I have a df that I intend to visualise as a stacked percentage bar plot, with the stacks ordered in descending order. The df contains values in proportion and has been transformed into long format. Below is a reprex with some dummy data that is based on the real data I'm using.
df<- data.frame(ID=c("A","B","C","D","E"),
a1=c((0.452),(0.558),(0.554),(0.484),(0.661)),
a2=c((0.326),(0.373),(0.465),(0.434),(0.499)),
a3=c((0.450),(0.481),(0.613),(0.473),(0.504)),
a4=c((0.561),(0.681),(0.633),(0.504),(0.723)))
dflong<-df%>%
pivot_longer(!ID, names_to="aa", values_to="prop")
dflong$ID<-as.factor(dflong$ID)
# A tibble: 15 × 3
ID aa prop
<fct> <chr> <dbl>
1 A a1 0.452
2 A a2 0.326
3 A a3 0.45
4 A a4 0.561
5 B a1 0.558
6 B a2 0.373
7 B a3 0.481
8 B a4 0.681
9 C a1 0.554
10 C a2 0.465
11 C a3 0.613
12 C a4 0.633
13 D a1 0.484
14 D a2 0.434
15 D a3 0.473
dflong %>%
ggplot(aes(x=ID,y=prop, fill=reorder(aa,-prop))) +
geom_col(position ="fill", data=dflong%>%filter(ID=="A")) +
geom_col(position ="fill", data=dflong%>%filter(ID=="B")) +
geom_col(position ="fill", data=dflong%>%filter(ID=="C")) +
geom_col(position ="fill", data=dflong%>%filter(ID=="D")) +
geom_col(position ="fill", data=dflong%>%filter(ID=="E")) +
geom_text(aes(label=scales::percent(prop)),
position=position_fill(vjust=.5), size=3, colour="black") +
scale_y_continuous(labels = NULL, breaks = NULL)+
scale_fill_brewer(palette="GnBu",
name="")+
coord_flip()+
theme_minimal()+
theme(legend.position = "bottom",
legend.direction = "horizontal") +
labs(caption="",
x="",
y="")
My problem is that the resulting plot will always switch between the 2 values within the variable "C", that is the stacked bar chart will exchange the values of C-a1 and C-a3. The image of the plot will demonstrate the issue clearly.

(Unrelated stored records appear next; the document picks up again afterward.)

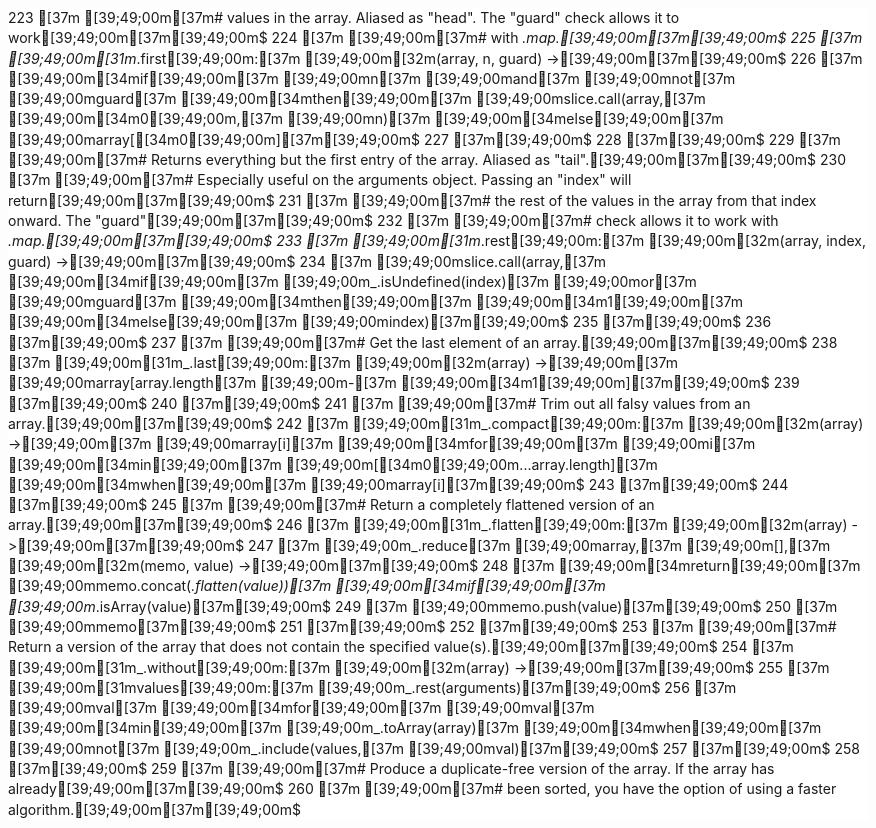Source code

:    223	[37m  [39;49;00m[37m# values in the array. Aliased as "head". The "guard" check allows it to work[39;49;00m[37m[39;49;00m$
   224	[37m  [39;49;00m[37m# with _.map.[39;49;00m[37m[39;49;00m$
   225	[37m  [39;49;00m[31m_.first[39;49;00m:[37m [39;49;00m[32m(array, n, guard) ->[39;49;00m[37m[39;49;00m$
   226	[37m    [39;49;00m[34mif[39;49;00m[37m [39;49;00mn[37m [39;49;00mand[37m [39;49;00mnot[37m [39;49;00mguard[37m [39;49;00m[34mthen[39;49;00m[37m [39;49;00mslice.call(array,[37m [39;49;00m[34m0[39;49;00m,[37m [39;49;00mn)[37m [39;49;00m[34melse[39;49;00m[37m [39;49;00marray[[34m0[39;49;00m][37m[39;49;00m$
   227	[37m[39;49;00m$
   228	[37m[39;49;00m$
   229	[37m  [39;49;00m[37m# Returns everything but the first entry of the array. Aliased as "tail".[39;49;00m[37m[39;49;00m$
   230	[37m  [39;49;00m[37m# Especially useful on the arguments object. Passing an "index" will return[39;49;00m[37m[39;49;00m$
   231	[37m  [39;49;00m[37m# the rest of the values in the array from that index onward. The "guard"[39;49;00m[37m[39;49;00m$
   232	[37m  [39;49;00m[37m# check allows it to work with _.map.[39;49;00m[37m[39;49;00m$
   233	[37m  [39;49;00m[31m_.rest[39;49;00m:[37m [39;49;00m[32m(array, index, guard) ->[39;49;00m[37m[39;49;00m$
   234	[37m    [39;49;00mslice.call(array,[37m [39;49;00m[34mif[39;49;00m[37m [39;49;00m_.isUndefined(index)[37m [39;49;00mor[37m [39;49;00mguard[37m [39;49;00m[34mthen[39;49;00m[37m [39;49;00m[34m1[39;49;00m[37m [39;49;00m[34melse[39;49;00m[37m [39;49;00mindex)[37m[39;49;00m$
   235	[37m[39;49;00m$
   236	[37m[39;49;00m$
   237	[37m  [39;49;00m[37m# Get the last element of an array.[39;49;00m[37m[39;49;00m$
   238	[37m  [39;49;00m[31m_.last[39;49;00m:[37m [39;49;00m[32m(array) ->[39;49;00m[37m [39;49;00marray[array.length[37m [39;49;00m-[37m [39;49;00m[34m1[39;49;00m][37m[39;49;00m$
   239	[37m[39;49;00m$
   240	[37m[39;49;00m$
   241	[37m  [39;49;00m[37m# Trim out all falsy values from an array.[39;49;00m[37m[39;49;00m$
   242	[37m  [39;49;00m[31m_.compact[39;49;00m:[37m [39;49;00m[32m(array) ->[39;49;00m[37m [39;49;00marray[i][37m [39;49;00m[34mfor[39;49;00m[37m [39;49;00mi[37m [39;49;00m[34min[39;49;00m[37m [39;49;00m[[34m0[39;49;00m...array.length][37m [39;49;00m[34mwhen[39;49;00m[37m [39;49;00marray[i][37m[39;49;00m$
   243	[37m[39;49;00m$
   244	[37m[39;49;00m$
   245	[37m  [39;49;00m[37m# Return a completely flattened version of an array.[39;49;00m[37m[39;49;00m$
   246	[37m  [39;49;00m[31m_.flatten[39;49;00m:[37m [39;49;00m[32m(array) ->[39;49;00m[37m[39;49;00m$
   247	[37m    [39;49;00m_.reduce[37m [39;49;00marray,[37m [39;49;00m[],[37m [39;49;00m[32m(memo, value) ->[39;49;00m[37m[39;49;00m$
   248	[37m      [39;49;00m[34mreturn[39;49;00m[37m [39;49;00mmemo.concat(_.flatten(value))[37m [39;49;00m[34mif[39;49;00m[37m [39;49;00m_.isArray(value)[37m[39;49;00m$
   249	[37m      [39;49;00mmemo.push(value)[37m[39;49;00m$
   250	[37m      [39;49;00mmemo[37m[39;49;00m$
   251	[37m[39;49;00m$
   252	[37m[39;49;00m$
   253	[37m  [39;49;00m[37m# Return a version of the array that does not contain the specified value(s).[39;49;00m[37m[39;49;00m$
   254	[37m  [39;49;00m[31m_.without[39;49;00m:[37m [39;49;00m[32m(array) ->[39;49;00m[37m[39;49;00m$
   255	[37m    [39;49;00m[31mvalues[39;49;00m:[37m [39;49;00m_.rest(arguments)[37m[39;49;00m$
   256	[37m    [39;49;00mval[37m [39;49;00m[34mfor[39;49;00m[37m [39;49;00mval[37m [39;49;00m[34min[39;49;00m[37m [39;49;00m_.toArray(array)[37m [39;49;00m[34mwhen[39;49;00m[37m [39;49;00mnot[37m [39;49;00m_.include(values,[37m [39;49;00mval)[37m[39;49;00m$
   257	[37m[39;49;00m$
   258	[37m[39;49;00m$
   259	[37m  [39;49;00m[37m# Produce a duplicate-free version of the array. If the array has already[39;49;00m[37m[39;49;00m$
   260	[37m  [39;49;00m[37m# been sorted, you have the option of using a faster algorithm.[39;49;00m[37m[39;49;00m$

For variable C, a1 should be 55.4% and a3 should be 61.3%
I have tried changing ID into factor, changing aa into factor, reordering the values in the original df, restarting a new session, updating RStudio, and running the code on the R GNU (in case it was an RStudio issue), but nothing I have done so far has fixed this problem. It seems to only affect 1 'variable' which is the C variable, and only for values of a1 and a3. I'm at my wits ends and will appreciate any kind of help, as the console isn't specifying an exact error that's causing this.
EDIT: The reason I have used five separate geom_col
functions is to ensure that each columns are stacked horizontally. This was largely influenced by the answer to this question.